Candidate G: The AINA group at LIST has been developing a Secondary Ion Mass Spectrometry (SIMS) add-on system for the Helium Ion Microscope (HIM) and for a Transmission Electron Microscope (TEM), allowing the advantages of high spatial resolution with high sensitivity chemical information to be combined. The candidate will use these novel multi-modal analytical instruments (HIM-SIMS and TEM-SIMS) to develop correlative nano-scale methodologies and apply them to photovoltaic samples. The PhD candidate will acquire highly-valued skills in advanced characterization techniques (TEM, HIM, SIMS) applicable in a number of fields in materials science and beyond. Position filled. 

Profile:
– Master degree in physics, materials science, or closely related fields
– Interest in working with prototype instruments.

Applications for advanced characterization position F, please apply here. Remember to choose a project preference.

Candidate H will investigate the theoretical defect physics of semiconductors for photovoltaic applications

Candidate H: Defects have a strong influence on the performance of absorber materials for solar cells. The PhD candidate will perform calculations on the spectroscopic signatures of point defects in the thin-film solar cell materials Cu(In,Ga)S2 and Cu(In,Ga)Se2. This will require the use of existing ab-initio codes based on density-functional theory and on many-body perturbation theory. It will also involve the development of “second principles” methods such as tight-binding (fitted to ab-initio methods in small supercells).

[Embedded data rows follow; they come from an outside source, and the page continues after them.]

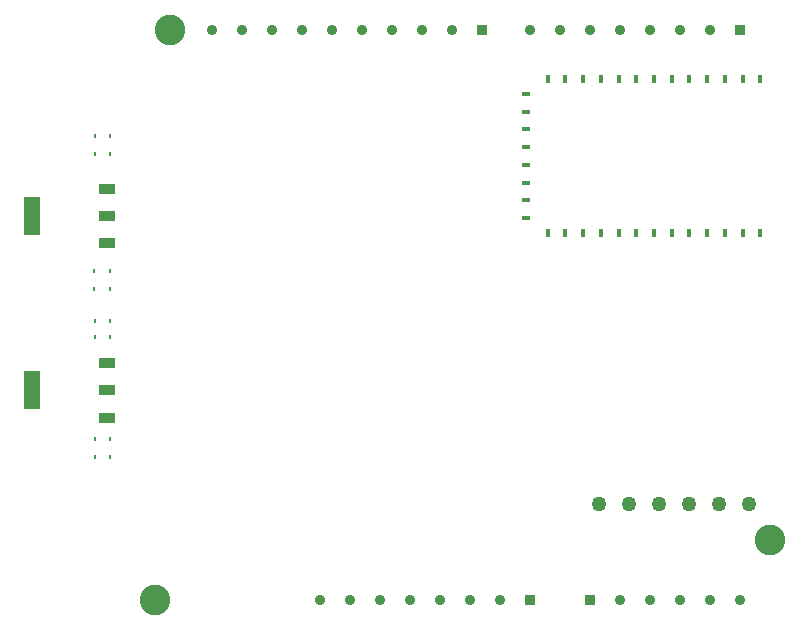
<source format=gbs>
G04 Layer_Color=16711935*
%FSLAX25Y25*%
%MOIN*%
G70*
G01*
G75*
%ADD53R,0.01143X0.01537*%
%ADD59C,0.05000*%
%ADD60R,0.03600X0.03600*%
%ADD61C,0.03600*%
%ADD62C,0.10198*%
%ADD63C,0.00500*%
%ADD64R,0.05474X0.12561*%
%ADD65R,0.05474X0.03506*%
%ADD66R,0.02718X0.01537*%
%ADD67R,0.01537X0.02718*%
D53*
X40181Y63500D02*
D03*
X34866D02*
D03*
X40181Y57500D02*
D03*
X34866D02*
D03*
X40181Y97500D02*
D03*
X34866D02*
D03*
X40181Y103000D02*
D03*
X34866D02*
D03*
X40157Y113500D02*
D03*
X34843D02*
D03*
X40157Y119500D02*
D03*
X34843D02*
D03*
X40181Y164500D02*
D03*
X34866D02*
D03*
X40181Y158500D02*
D03*
X34866D02*
D03*
D59*
X253000Y42000D02*
D03*
X243000D02*
D03*
X233000D02*
D03*
X223000D02*
D03*
X213000D02*
D03*
X203000D02*
D03*
D60*
X250000Y200000D02*
D03*
X200000Y10000D02*
D03*
X164000Y200000D02*
D03*
X180000Y10000D02*
D03*
D61*
X220000Y200000D02*
D03*
X210000D02*
D03*
X200000D02*
D03*
X190000D02*
D03*
X180000D02*
D03*
X240000D02*
D03*
X230000D02*
D03*
X250000Y10000D02*
D03*
X240000D02*
D03*
X230000D02*
D03*
X220000D02*
D03*
X210000D02*
D03*
X74000Y200000D02*
D03*
X84000D02*
D03*
X94000D02*
D03*
X104000D02*
D03*
X114000D02*
D03*
X124000D02*
D03*
X134000D02*
D03*
X144000D02*
D03*
X154000D02*
D03*
X160000Y10000D02*
D03*
X170000D02*
D03*
X110000D02*
D03*
X120000D02*
D03*
X130000D02*
D03*
X140000D02*
D03*
X150000D02*
D03*
D62*
X60000Y200000D02*
D03*
X55000Y10000D02*
D03*
X260000Y30000D02*
D03*
D63*
Y147000D02*
D03*
X265000Y137000D02*
D03*
Y97000D02*
D03*
X260000Y87000D02*
D03*
X265000Y77000D02*
D03*
Y57000D02*
D03*
X260000Y47000D02*
D03*
X265000Y37000D02*
D03*
Y17000D02*
D03*
X255000Y177000D02*
D03*
Y157000D02*
D03*
X250000Y147000D02*
D03*
Y47000D02*
D03*
Y27000D02*
D03*
X255000Y17000D02*
D03*
X240000Y167000D02*
D03*
Y147000D02*
D03*
Y127000D02*
D03*
Y27000D02*
D03*
X235000Y177000D02*
D03*
X230000Y167000D02*
D03*
Y147000D02*
D03*
Y127000D02*
D03*
X235000Y17000D02*
D03*
X225000Y177000D02*
D03*
X220000Y167000D02*
D03*
X225000Y157000D02*
D03*
X220000Y147000D02*
D03*
X225000Y137000D02*
D03*
X220000Y127000D02*
D03*
Y107000D02*
D03*
X225000Y77000D02*
D03*
Y17000D02*
D03*
X210000Y147000D02*
D03*
Y127000D02*
D03*
Y67000D02*
D03*
Y47000D02*
D03*
X215000Y17000D02*
D03*
X200000Y167000D02*
D03*
Y47000D02*
D03*
X195000Y177000D02*
D03*
X190000Y167000D02*
D03*
X195000Y157000D02*
D03*
Y137000D02*
D03*
Y57000D02*
D03*
X190000Y27000D02*
D03*
Y7000D02*
D03*
X185000Y177000D02*
D03*
Y157000D02*
D03*
Y57000D02*
D03*
X180000Y27000D02*
D03*
X185000Y17000D02*
D03*
X175000Y197000D02*
D03*
X170000Y167000D02*
D03*
Y147000D02*
D03*
Y67000D02*
D03*
X175000Y57000D02*
D03*
X170000Y27000D02*
D03*
X175000Y17000D02*
D03*
X165000Y177000D02*
D03*
X160000Y167000D02*
D03*
X165000Y157000D02*
D03*
Y57000D02*
D03*
X160000Y27000D02*
D03*
X165000Y17000D02*
D03*
X150000Y67000D02*
D03*
Y27000D02*
D03*
X155000Y17000D02*
D03*
X145000Y77000D02*
D03*
Y17000D02*
D03*
X130000Y167000D02*
D03*
Y147000D02*
D03*
X135000Y17000D02*
D03*
X120000Y187000D02*
D03*
X125000Y177000D02*
D03*
X120000Y167000D02*
D03*
Y47000D02*
D03*
X125000Y17000D02*
D03*
X110000Y187000D02*
D03*
X115000Y177000D02*
D03*
X110000Y167000D02*
D03*
X115000Y157000D02*
D03*
Y57000D02*
D03*
Y17000D02*
D03*
X100000Y187000D02*
D03*
X105000Y177000D02*
D03*
X100000Y147000D02*
D03*
Y107000D02*
D03*
X105000Y17000D02*
D03*
X100000Y7000D02*
D03*
X95000Y137000D02*
D03*
X90000Y107000D02*
D03*
X95000Y97000D02*
D03*
X90000Y47000D02*
D03*
X80000Y67000D02*
D03*
X85000Y57000D02*
D03*
X70000Y187000D02*
D03*
Y107000D02*
D03*
X75000Y97000D02*
D03*
X70000Y87000D02*
D03*
Y67000D02*
D03*
X75000Y57000D02*
D03*
X70000Y47000D02*
D03*
X75000Y37000D02*
D03*
X70000Y27000D02*
D03*
Y7000D02*
D03*
X60000Y187000D02*
D03*
Y107000D02*
D03*
X65000Y97000D02*
D03*
Y77000D02*
D03*
X60000Y67000D02*
D03*
Y47000D02*
D03*
X65000Y37000D02*
D03*
X60000Y27000D02*
D03*
X65000Y17000D02*
D03*
X50000Y167000D02*
D03*
X55000Y77000D02*
D03*
X50000Y67000D02*
D03*
Y47000D02*
D03*
X55000Y37000D02*
D03*
X50000Y27000D02*
D03*
X45000Y197000D02*
D03*
Y77000D02*
D03*
Y37000D02*
D03*
Y17000D02*
D03*
X35000Y37000D02*
D03*
X20000Y107000D02*
D03*
X25000Y37000D02*
D03*
X10000Y187000D02*
D03*
X15000Y177000D02*
D03*
X10000Y167000D02*
D03*
Y127000D02*
D03*
Y107000D02*
D03*
Y67000D02*
D03*
Y47000D02*
D03*
X15000Y37000D02*
D03*
X10000Y27000D02*
D03*
Y7000D02*
D03*
D64*
X14098Y79772D02*
D03*
Y138000D02*
D03*
D65*
X38902Y70717D02*
D03*
Y79772D02*
D03*
Y88827D02*
D03*
Y128945D02*
D03*
Y138000D02*
D03*
Y147055D02*
D03*
D66*
X178858Y154957D02*
D03*
Y137240D02*
D03*
Y143146D02*
D03*
Y149051D02*
D03*
Y160862D02*
D03*
Y166768D02*
D03*
Y172673D02*
D03*
Y178579D02*
D03*
D67*
X185945Y183500D02*
D03*
X191850D02*
D03*
X197756D02*
D03*
X203661D02*
D03*
X209567D02*
D03*
X215472D02*
D03*
X221378D02*
D03*
X227284D02*
D03*
X233189D02*
D03*
X239094D02*
D03*
X245000D02*
D03*
X250905D02*
D03*
X256811D02*
D03*
Y132319D02*
D03*
X250905D02*
D03*
X245000D02*
D03*
X239094D02*
D03*
X233189D02*
D03*
X227284D02*
D03*
X221378D02*
D03*
X215472D02*
D03*
X209567D02*
D03*
X203661D02*
D03*
X197756D02*
D03*
X191850D02*
D03*
X185945D02*
D03*
M02*

</source>
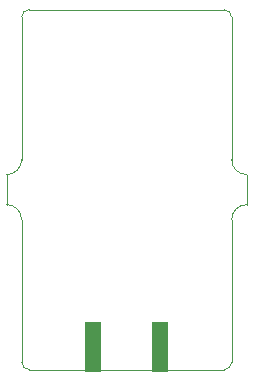
<source format=gbr>
%TF.GenerationSoftware,KiCad,Pcbnew,5.1.4-e60b266~84~ubuntu19.04.1*%
%TF.CreationDate,2020-03-24T16:38:05+00:00*%
%TF.ProjectId,ProMicro_GPS,50726f4d-6963-4726-9f5f-4750532e6b69,v2.3*%
%TF.SameCoordinates,Original*%
%TF.FileFunction,Paste,Bot*%
%TF.FilePolarity,Positive*%
%FSLAX45Y45*%
G04 Gerber Fmt 4.5, Leading zero omitted, Abs format (unit mm)*
G04 Created by KiCad (PCBNEW 5.1.4-e60b266~84~ubuntu19.04.1) date 2020-03-24 16:38:05*
%MOMM*%
%LPD*%
G04 APERTURE LIST*
%ADD10C,0.100000*%
%ADD11R,1.350000X4.200000*%
G04 APERTURE END LIST*
D10*
X14097000Y-9652000D02*
X14097000Y-9906000D01*
X13970000Y-10033000D02*
G75*
G02X14097000Y-9906000I127000J0D01*
G01*
X13970000Y-10033000D02*
X13970000Y-11239500D01*
X14097000Y-9652000D02*
G75*
G02X13970000Y-9525000I0J127000D01*
G01*
X13970000Y-8318500D02*
X13970000Y-9525000D01*
X12065000Y-9906000D02*
X12065000Y-9652000D01*
X12065000Y-9906000D02*
G75*
G02X12192000Y-10033000I0J-127000D01*
G01*
X12192000Y-11239500D02*
X12192000Y-10033000D01*
X12192000Y-9525000D02*
G75*
G02X12065000Y-9652000I-127000J0D01*
G01*
X12255500Y-11303000D02*
G75*
G02X12192000Y-11239500I0J63500D01*
G01*
X12192000Y-8318500D02*
G75*
G02X12255500Y-8255000I63500J0D01*
G01*
X13906500Y-8255000D02*
G75*
G02X13970000Y-8318500I0J-63500D01*
G01*
X13970000Y-11239500D02*
G75*
G02X13906500Y-11303000I-63500J0D01*
G01*
X12255500Y-8255000D02*
X13906500Y-8255000D01*
X12192000Y-9525000D02*
X12192000Y-8318500D01*
X13906500Y-11303000D02*
X12255500Y-11303000D01*
D11*
X13363500Y-11112500D03*
X12798500Y-11112500D03*
M02*

</source>
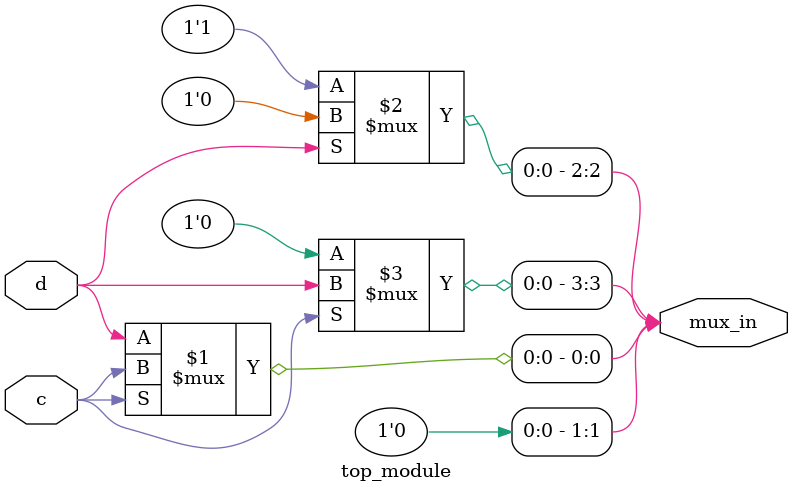
<source format=v>
module top_module (
    input c,
    input d,
    output [3:0] mux_in
);
  assign mux_in[0] = c ? c : d;
  assign mux_in[1] = 1'b0;
  assign mux_in[2] = d ? 1'b0 : 1'b1;
  assign mux_in[3] = c ? d : 1'b0;

endmodule

</source>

This project will be part of the PACE program and will involve close collaboration with experimental groups of the University of Luxembourg and the Luxembourg Institute of Science and Technology. Additional collaborations with groups of the European Theoretical Spectroscopy Facility and a secondment in the group of Florian Libisch at the TU-Wien are foreseen as well.

We are seeking excellent and highly motivated candidates holding a Master’s degree in Physics and a strong background in quantum mechanics, solid-state physics, and computational physics. Fluency in English is mandatory – it is the working language.

More specific information on this project can be obtained by contacting ludger.wirtz@uni.lu.

Applications for the theory position, please apply here .

Candidates C, D, and E will investigate multi-junction solar cells for high efficiency applications:

 

Candidate C will prepare and characterise low band gap Cu(InGa)Se2 solar cells suitable as bottom cells in tandem devices. The absorbers will be characterised by photoluminescence to fully use their potential. The cells will be electrically optimized for the illumination situation of a bottom cell. Position filled.

Candidate D will prepare polar oxide (ferroelectric) films by solution deposition to serve as a potential wide-bandgap top cell. The candidate will perform structural and electrical analysis of the films, measure the photovoltaic properties and separate bulk photovoltaic from interface-based effects. Attention will be paid to the influence of the ferroelectric domain structure on photovoltaic performance. Experience with dielectric and particularly ferroelectric materials is considered a strong asset. Position filled.

Candidate E will investigate high performance transparent conducting materials as top electrode for the low band gap solar cell. The challenges will be to design materials combining appropriate band alignment, conductivity and transparency, as well as to develop a low-temperature vapor phase deposition compatible with the cell processing, potentially using a hybrid layer combining e.g. transparent conducting oxide and silver nanowires. Experience with transparent conducting materials is advantageous. Position filled.